Он сказал им, что дом этот — их церковь, в которой он сейчас впервые обращается к ним, и что ему не надо иного приветствия, кроме послушания святому учению, которое он преподаст им, но ждать от них такого послушания он может, только если сумеет приобщить их к великой христианской доктрине единения трудов и веры. Эту мысль он развил подробнее, но достаточно кратко, и через двадцать минут его прихожане уже расходились по домам, где их ждали баранье жаркое и пудинги, весьма довольные своим новым священником.

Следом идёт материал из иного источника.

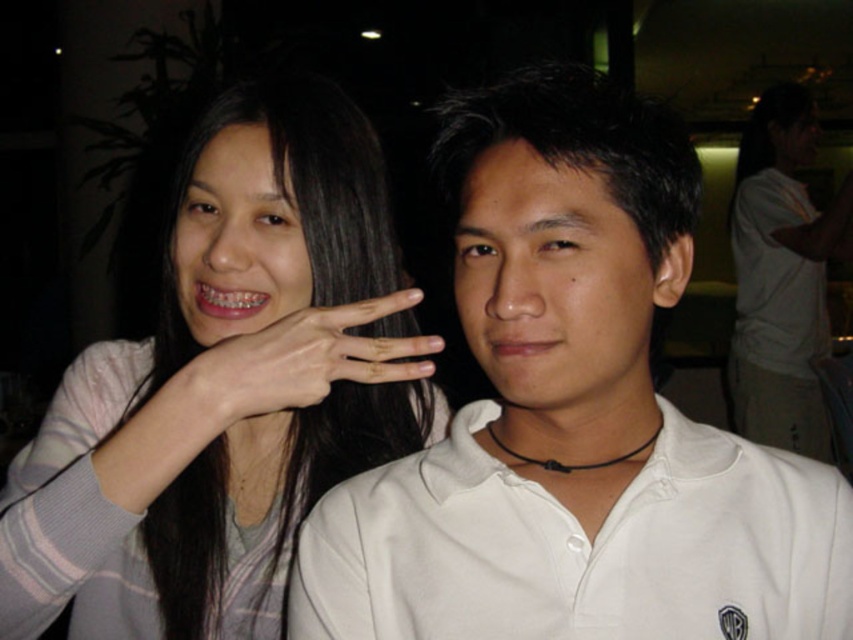
You are a photographer at a social event and need to ensure that two people in the photo are at least 70 centimeters apart for proper framing. The two people in the image are standing at point (201, 241). Can you confirm if they meet the required distance?

The two people at point (201, 241) are 72.52 centimeters apart, which exceeds the minimum requirement of 70 centimeters. Therefore, they meet the required distance for proper framing.

You are organizing a clothing display and need to arrange the white cotton shirt at center and the white matte shirt at upper right based on their lengths. Which shirt should be placed on the lower shelf if the lower shelf is for shorter items?

The white cotton shirt at center is shorter than the white matte shirt at upper right, so it should be placed on the lower shelf designated for shorter items.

Он же со своими друзьями удалился под гостеприимный кров Уллаторна. В зале мисс Торн взяла мистера Эйрбина за руку и заявила, что принимает его в дом свой (“в храм свой”,— выразилась она) и приветствует от всей души. Мистер Эйрбин растроганно пожал руку престарелой девицы и промолчал. Затем мистер Торн выразил надежду, что мистеру Эйрбину легко говорилось в церкви, мистер Эйрбин ответил, что ему надо только свыкнуться с резонансом, и все сели за стол.
Мисс Торн была особенно внимательна к миссис Болд. Элинор все еще носила траур, и он придавал ей печальную серьезность, нередко присущую молодым матерям, которые недавно стали вдовами. Доброе сердце мисс Тори исполнилось сострадания, и она принялась опекать свою гостью: собственноручно положила на ее тарелку цыплячье крылышко и ветчину и налила ей полный бокал портвейна. Элинор с удовольствием отпила немного, и мисс Торн тут же вновь его наполнила. Элинор попыталась протестовать, но мисс Торн лукаво улыбнулась и прошептала, что в этом нет ничего такого — напротив, и что она все прекрасно понимает, и пусть миссис Болд выпьет бокал до дна, ни на кого не обращая внимания.